“This exhibition features three distinct viewpoints and pivots around a body of work I completed while under lockdown in Old San Juan, Puerto Rico.
“For the past ten years I had a rhythm of painting still life in the spring and fall, Maine seascapes in the summer on location, and seascapes again in winter, from memory, in my studio. Over time, I explored the cross influence of the two genres: Acadian atmospheres and watery reflections found their way into the still lifes. Conversely, in the seascapes, I see the nearer foreground spaces such as rock formations and reflections in the water’s surface as compositional entries into the expansive sea and sky.
“This rhythm of working led to an idea to create a body of paintings in Old San Juan, PR. I hoped to explore the fluidity of interior and exterior spaces in Spanish Caribbean architecture and to connect with my identity as a first generation Cuban American. Through this project I aspired to understand, approximately at best, the culture of my father’s childhood in Cienfuegos, Cuba during the 1940’s and 50’s. My sense of this culture, known only through stories and photographs, was lost when my father was killed at the World Trade Center on September 11.

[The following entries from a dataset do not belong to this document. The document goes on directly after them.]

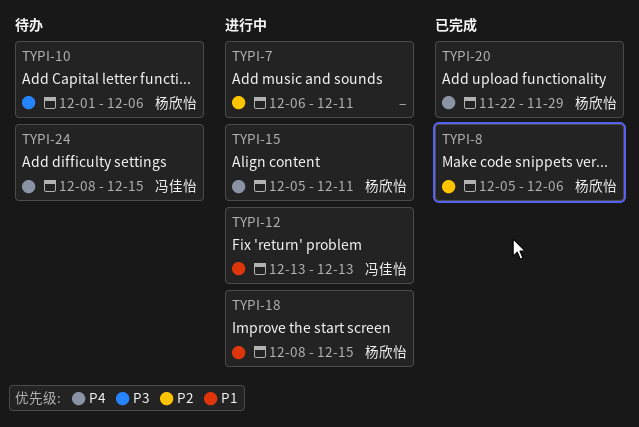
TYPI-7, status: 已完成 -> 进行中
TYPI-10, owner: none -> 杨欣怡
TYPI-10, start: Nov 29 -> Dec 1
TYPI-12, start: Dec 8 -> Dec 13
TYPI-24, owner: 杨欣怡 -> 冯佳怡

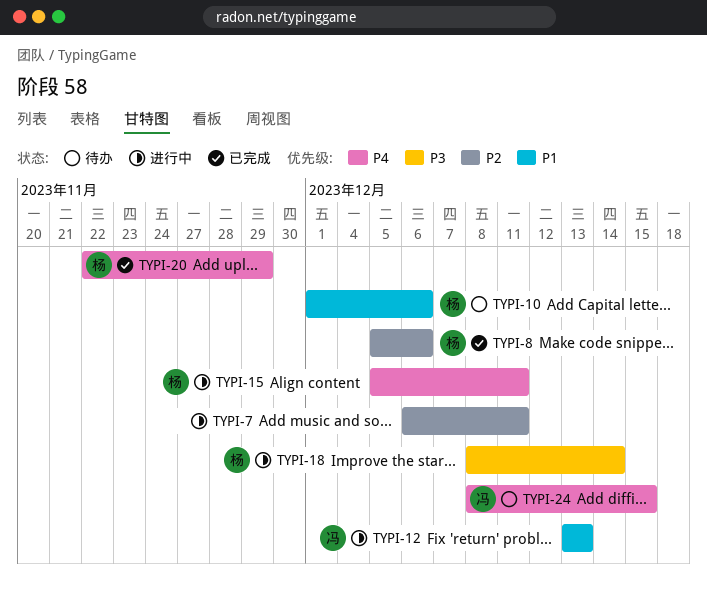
TYPI-10, priority: P3 -> P1
TYPI-18, priority: P1 -> P3
TYPI-18, due: Dec 15 -> Dec 14

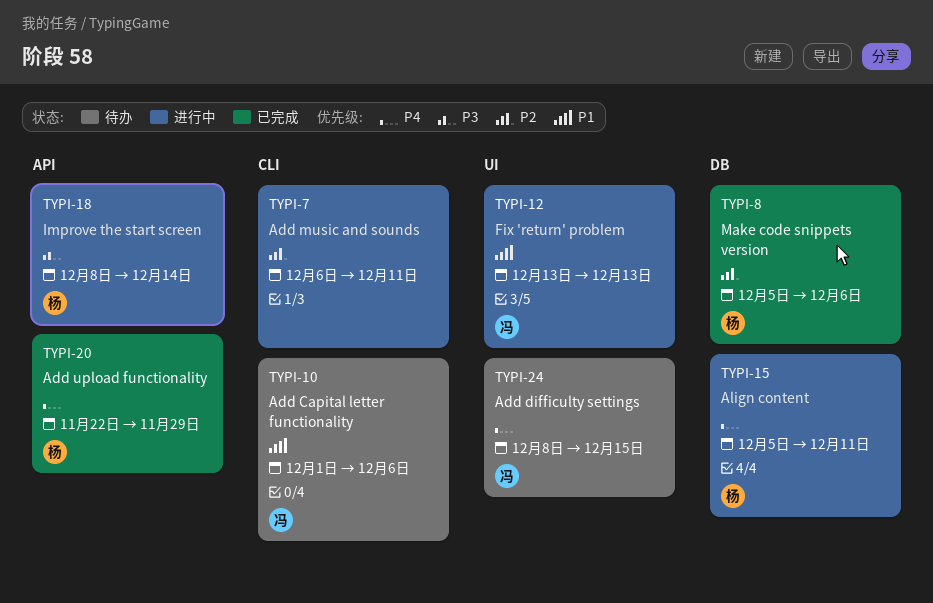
TYPI-10, owner: 杨 -> 冯

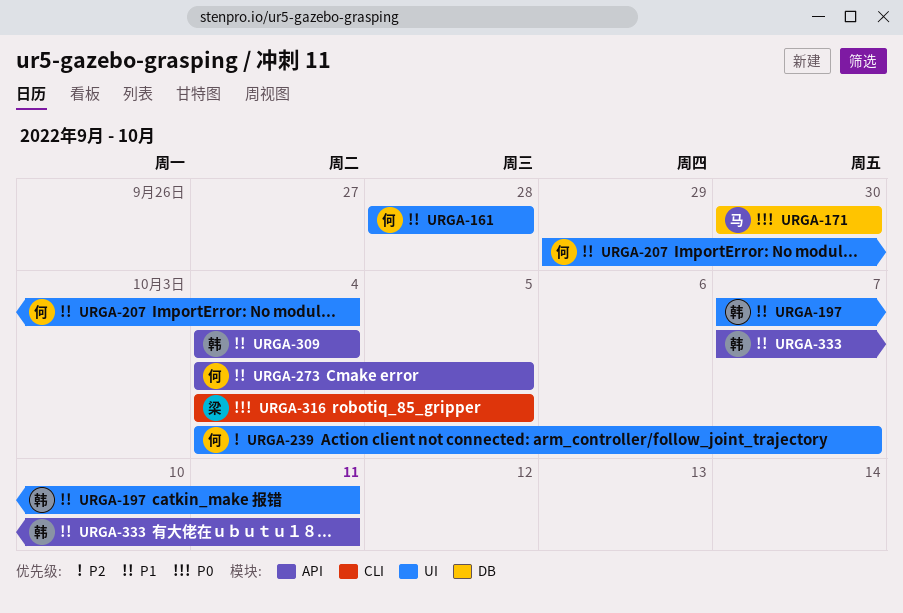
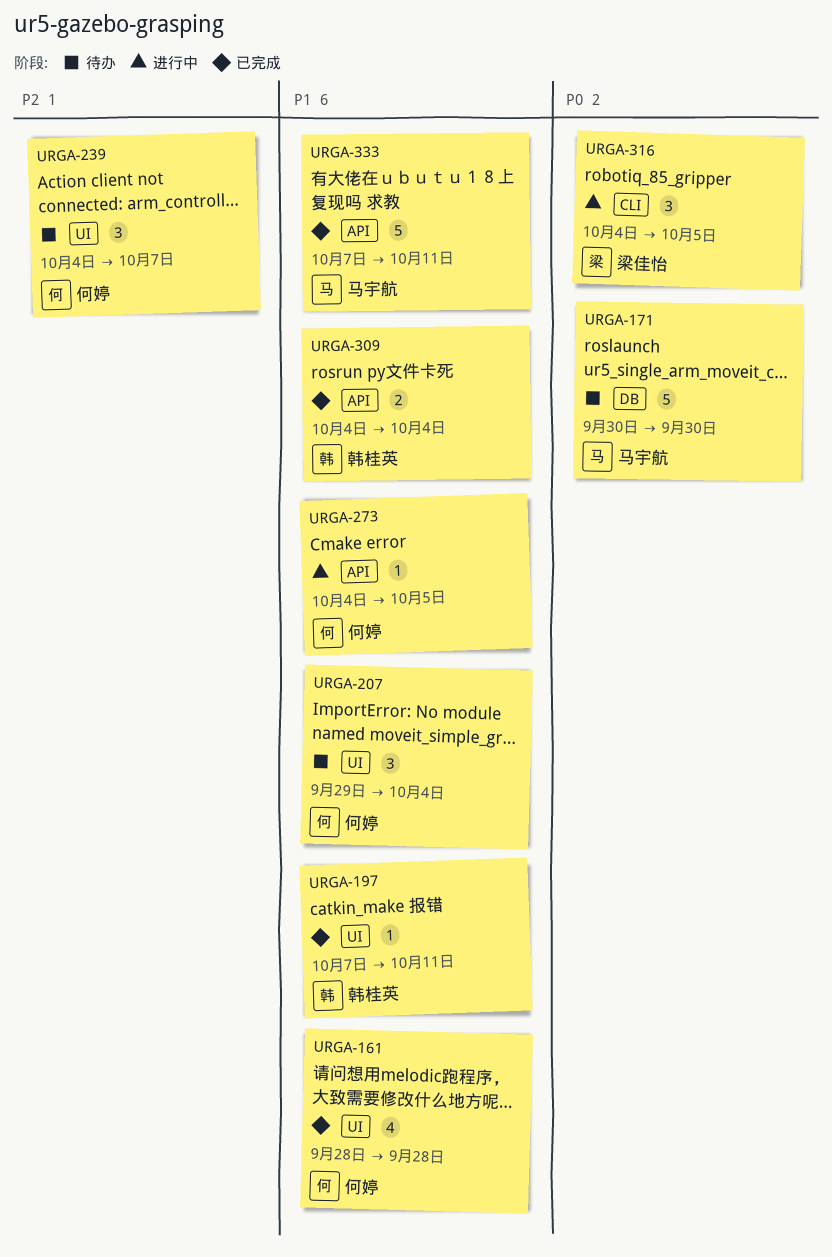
URGA-333, owner: 韩桂英 -> 马宇航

“The plan was to paint in Old San Juan for the month of March 2020. However, by March 15th Puerto Rico had gone on total lockdown, and I found myself sheltering-in-place for over five months in the terrace apartment that I had rented on Calle Sol. I got to know every inch of my terrace and their respective vantage points over the historic city and distant mountains. I would lean over the edges of the walls to peer down into Calle Sol and a nearby alley populated with cats and mango trees. There is a sense of hope and brightness in the joyful candy-colored palette of Old San Juan. Pondering the bright blue sky, complex cloud formations, passing storms in the distance above the mountains, and incredible rainbows was like meditating on a more essential reality.
“My eventual return to Brooklyn mid-summer resulted in an evolution in my studio still life work. I could not refrain from inviting the enchanting colors of Old San Juan into the still life world of my Brooklyn studio. Recalling endless afternoons looking into the setting sun over the mountains and bay of San Juan, I set up still lifes with the window behind them, contra jour, and looked for symphonies of color in the dark silhouettes before me.
“In this intense time, we are all exploring views from "Here" as an ambiguous place, visited via computer screens and socially limited lifestyles. In this show, I invite people to share the view that despite the darkness we are all experiencing, we can always embrace the beauty of what is right in front of us.”
Christine Lafuente is a graduate of Bryn Mawr College, received her Certificate in Painting from the Pennsylvania Academy of the Fine Arts, and her M.F.A. in Painting from Brooklyn College.
After spending years in Philadelphia where she was artist-in-residence at the Fleisher Art Memorial, Lafuente moved to Brooklyn and completed her MFA at Brooklyn College in 2004. She has exhibited her work throughout the Mid-Atlantic region in numerous solo shows and had a solo exhibition in London, England in 2008. Lafuente has been represented by the Gross McCleaf Gallery since 2002.